In August, 1678, the devil, who seemed always in those days to take a deep interest in Scottish affairs, held a great meeting of witches and warlocks in Lothian, "where," saith the veracious Law, "there was a warlock who formerly had been admitted to the ministry in the Presbyterian times, and who, when the bishops came in, conformed with them; but being deposed, he now turns under the devil, a preacher of hellish doctrine." In the March of the same year, he adds, a tremendous voice was heard in the ancient and half-ruined Abbey of Paisley, exclaiming—
"Woe, woe, woe! Pray, pray, pray!"
Showers of blood and of Highland bonnets, afforded the crones, elsewhere, ample matter for discussion and wonder.

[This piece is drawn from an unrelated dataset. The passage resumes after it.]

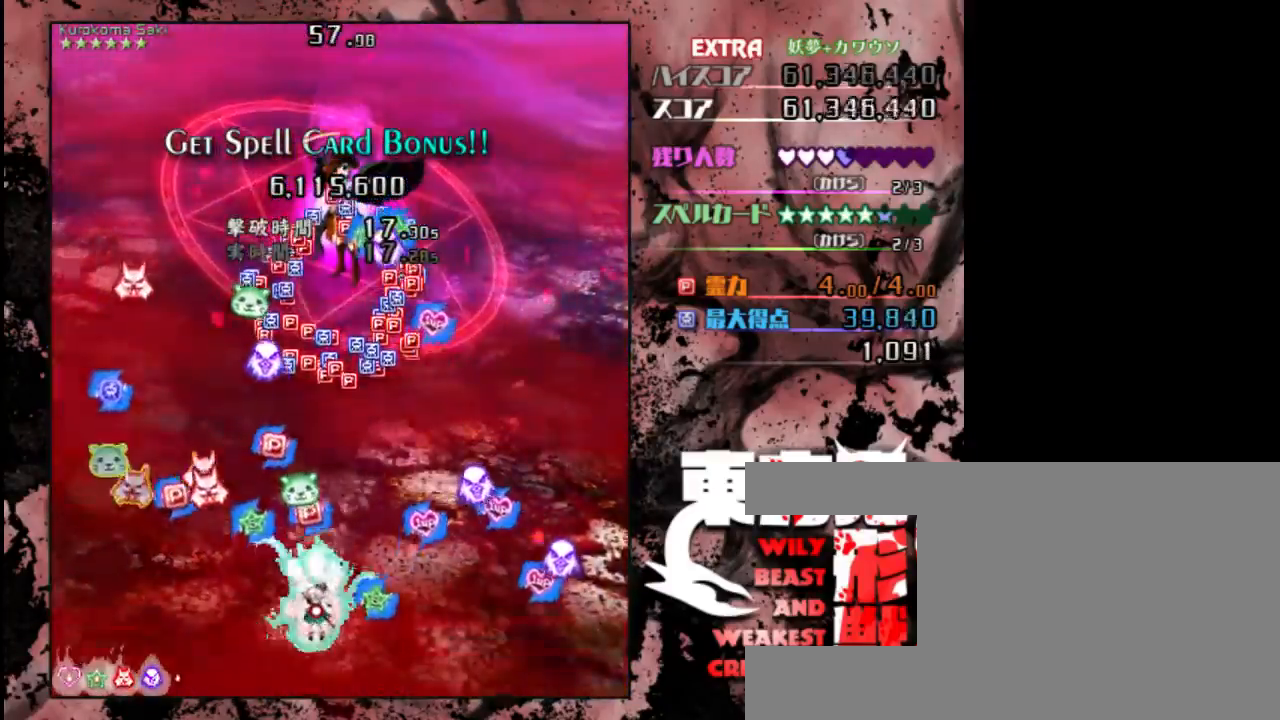
{"keys": ["right", "shift", "up"], "events": [[417, "right", "down"], [450, "up", "down"]]}
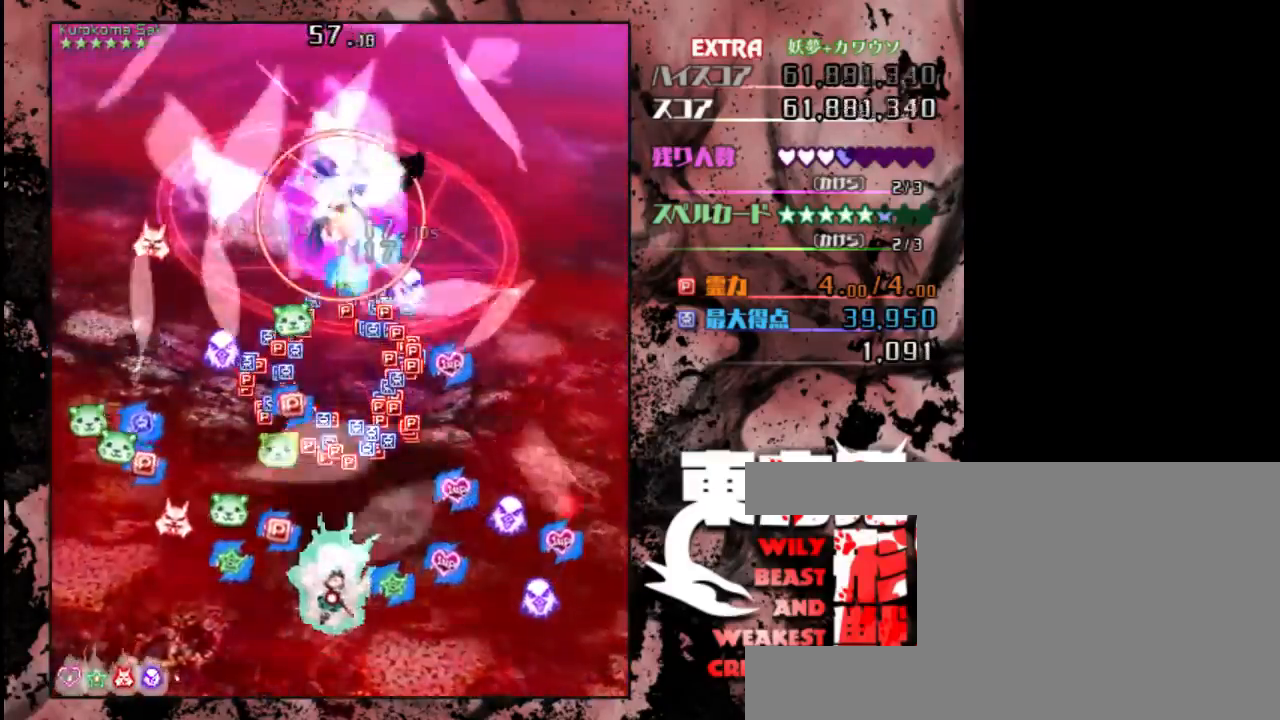
{"keys": [], "events": [[83, "right", "up"], [350, "up", "up"], [450, "shift", "up"]]}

Amid all this absurdity, while the tyrant Lords of Council tortured and hung peasants and preachers, of ruined honourable and long-descended families, for worshipping God as their hearts desired, and for doing so, in wild and sequestered places, or for refusing to say God save a King, who was uncovenanted; while Dalyell had every satanic power attributed to him, and the black charger of Claverhouse was believed to be the veritable devil himself, the efforts of some to promote godliness in the land were alike melancholy and amusing; thus people were punished for taking snuff in time of sermon, for carrying water on the Sabbath day, and for a thousand charges equally frivolous.
To repress the conventicles which began to assume a more formidable aspect, from the number of armed men who attended them, additional garrisons were established. Two peers and ten barons, who were obnoxious to Lauderdale, were lawlessly dispossessed of their mansions, which were converted into military stations. In each of these Dalyell placed a company of infantry and ten troopers, who were supplied with everything by provincial assessment or military contribution. Fathers were made responsible for their children; husbands for their wives; magistrates for their citizens; landlords for their tenants; and thus, by a network of military tyranny, it was resolved that at the sword's point, Scotland should become a highly episcopal country. Five hundred marks were offered for the seizure of any one who held a religious meeting; and four thousand pounds sterling was an ordinary price for the head of a good preacher. Others were valued according to their reputation among the people; and under such laws as these the troops of his sacred Majesty King Charles made plenty of prize-money and plunder.